[start]

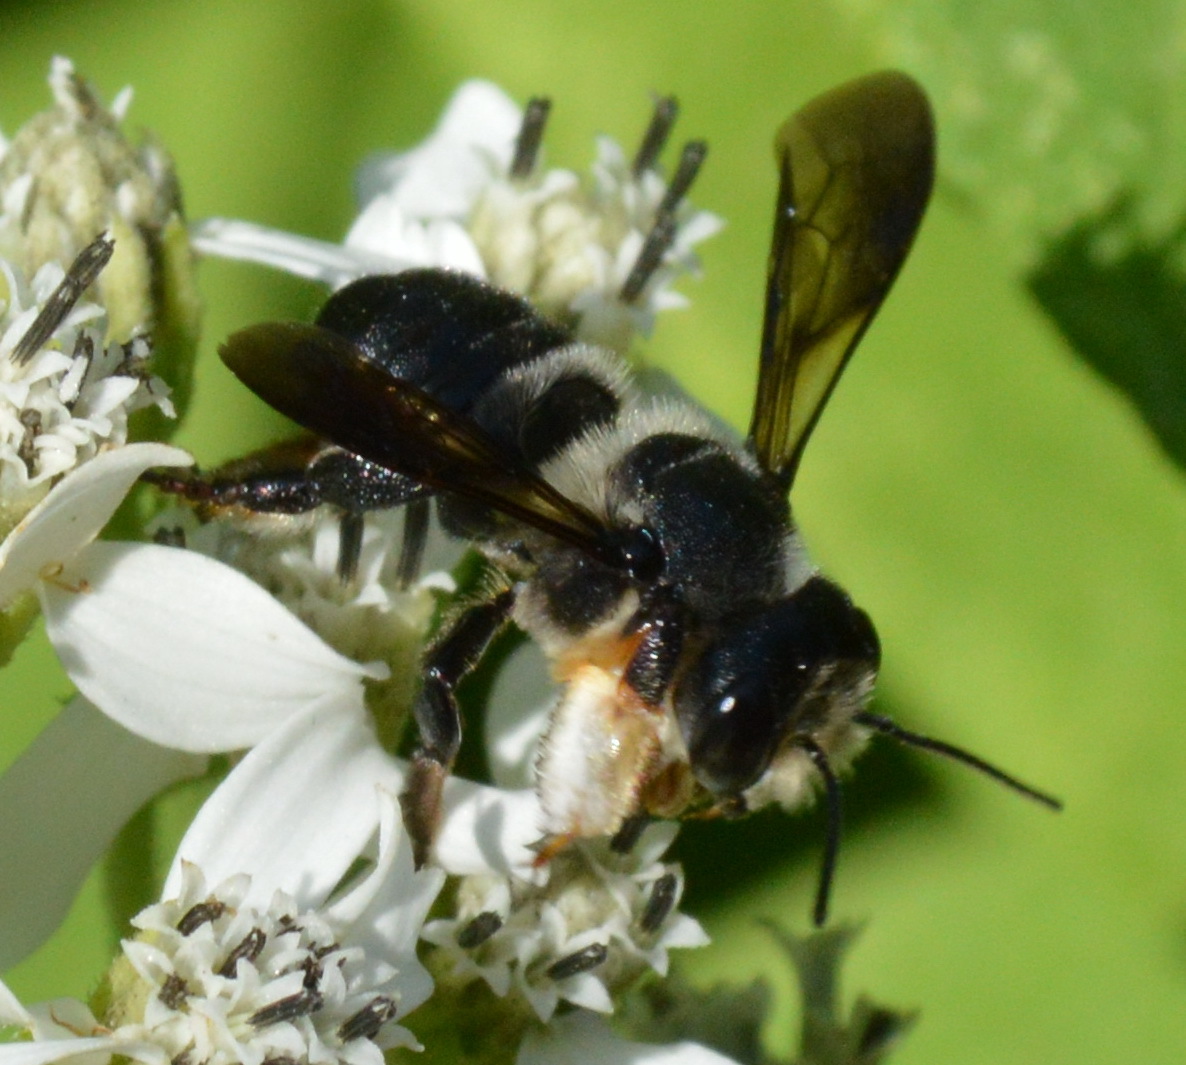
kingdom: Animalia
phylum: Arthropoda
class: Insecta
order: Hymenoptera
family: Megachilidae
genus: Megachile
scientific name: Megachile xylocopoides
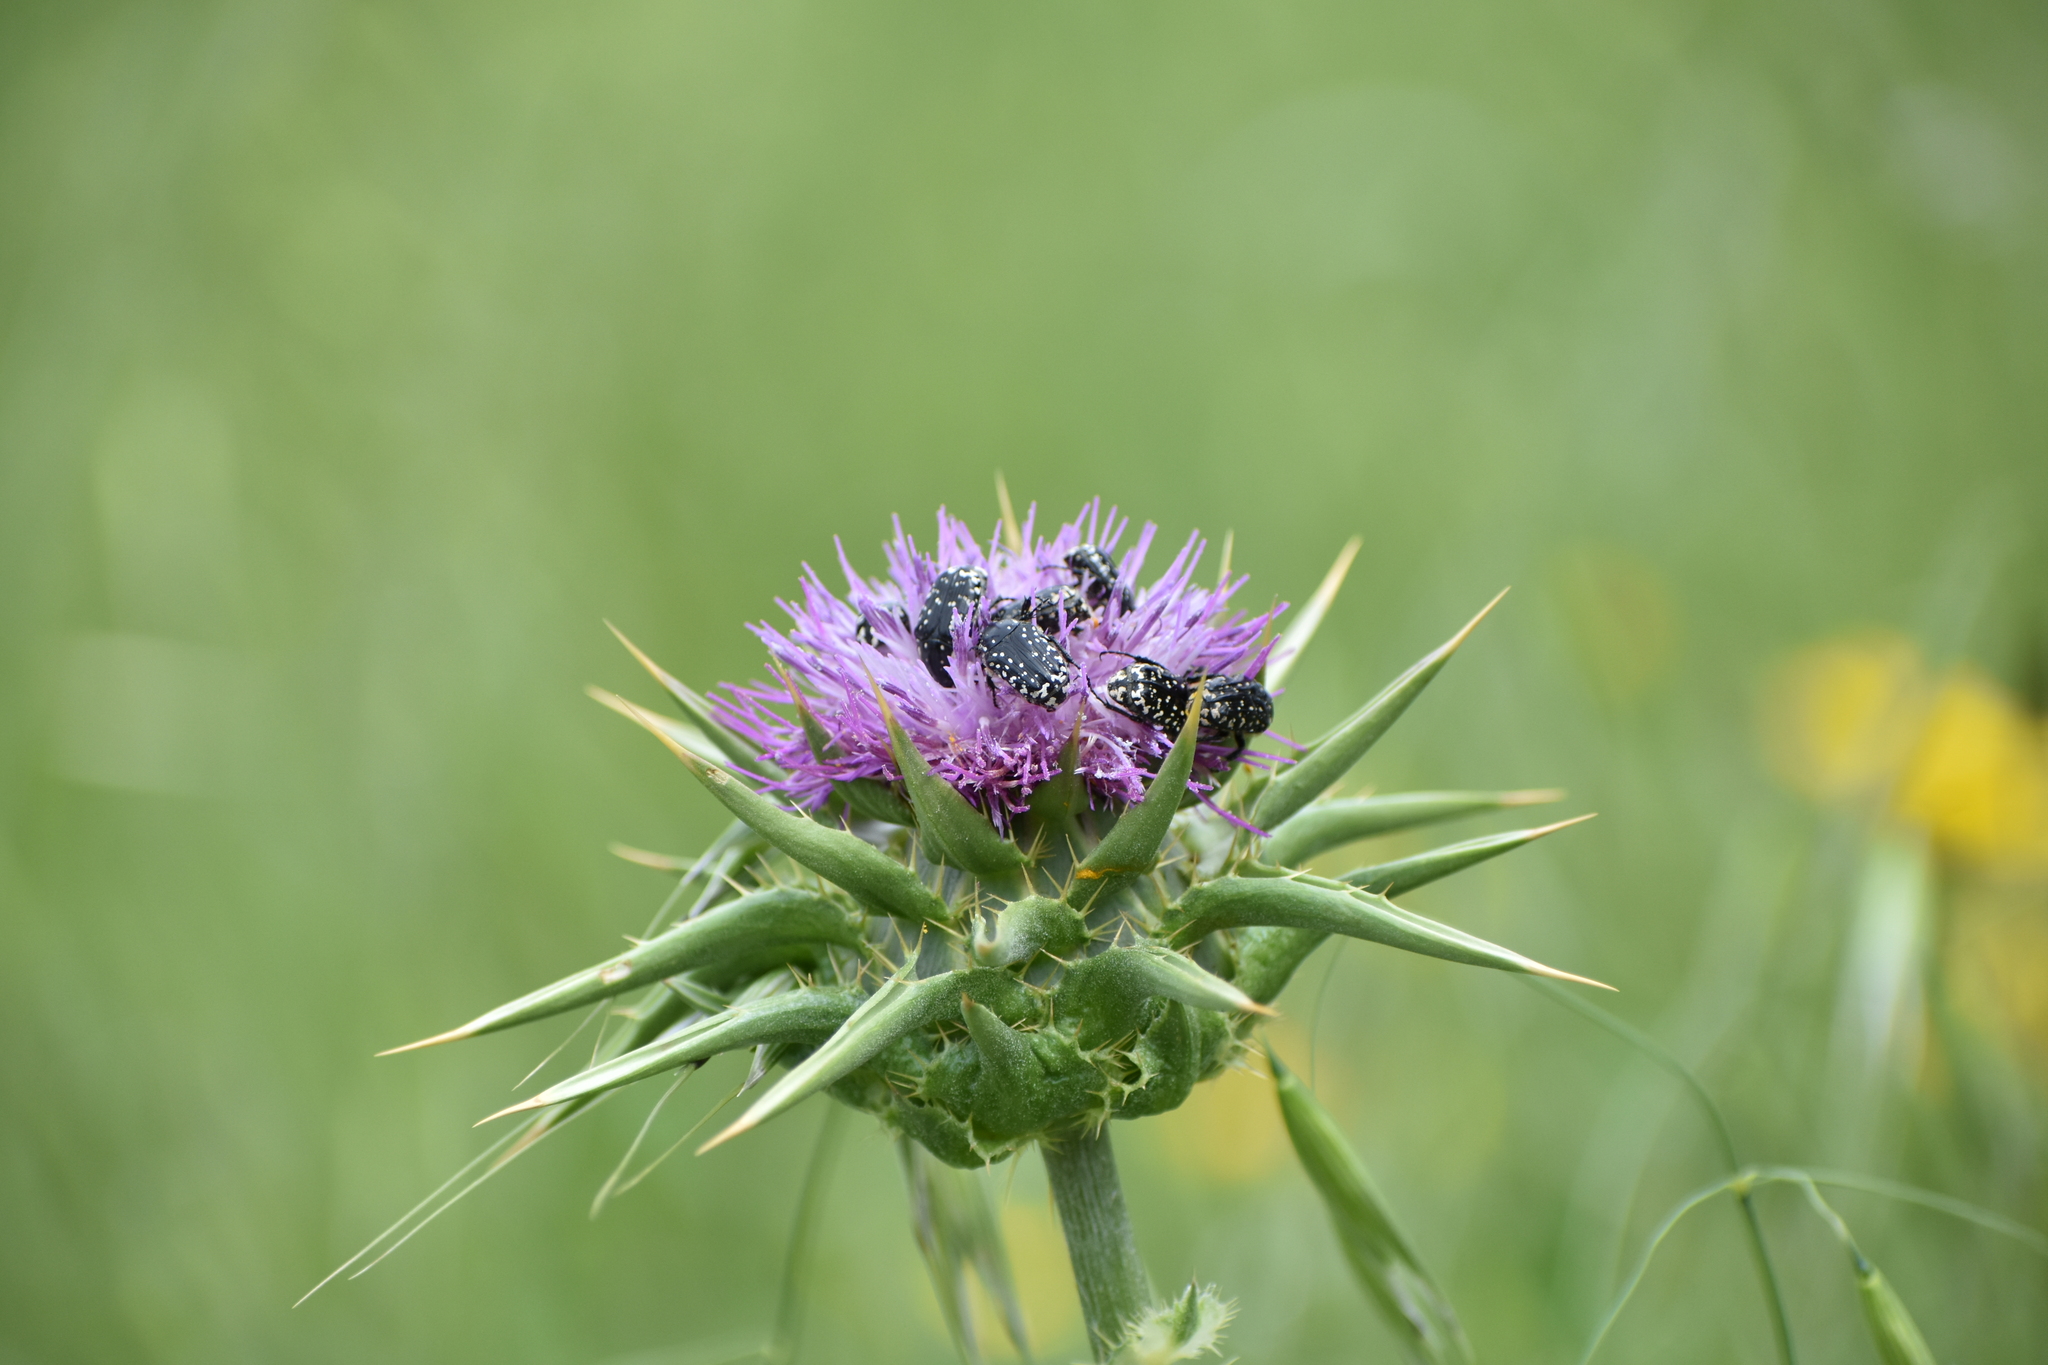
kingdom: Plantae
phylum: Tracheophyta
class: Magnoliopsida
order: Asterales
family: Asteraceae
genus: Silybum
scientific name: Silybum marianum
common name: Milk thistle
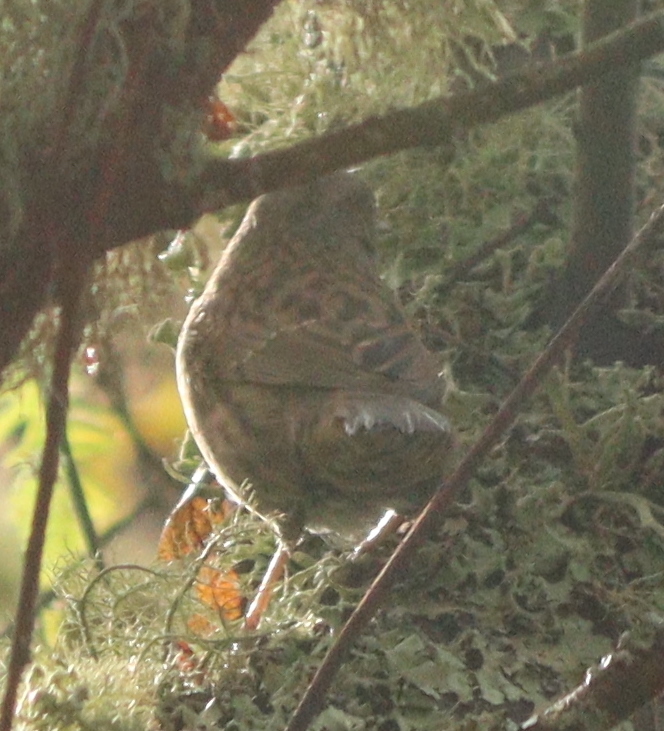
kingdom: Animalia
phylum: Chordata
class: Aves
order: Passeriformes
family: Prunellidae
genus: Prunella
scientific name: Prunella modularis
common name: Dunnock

[end]

## Request
Render the lines above as a JSON list of strings with one string per line, skipping any blank lines. Leave the pictures out.

## The solution
[
  "kingdom: Animalia",
  "phylum: Arthropoda",
  "class: Insecta",
  "order: Hymenoptera",
  "family: Megachilidae",
  "genus: Megachile",
  "scientific name: Megachile xylocopoides",
  "kingdom: Plantae",
  "phylum: Tracheophyta",
  "class: Magnoliopsida",
  "order: Asterales",
  "family: Asteraceae",
  "genus: Silybum",
  "scientific name: Silybum marianum",
  "common name: Milk thistle",
  "kingdom: Animalia",
  "phylum: Chordata",
  "class: Aves",
  "order: Passeriformes",
  "family: Prunellidae",
  "genus: Prunella",
  "scientific name: Prunella modularis",
  "common name: Dunnock"
]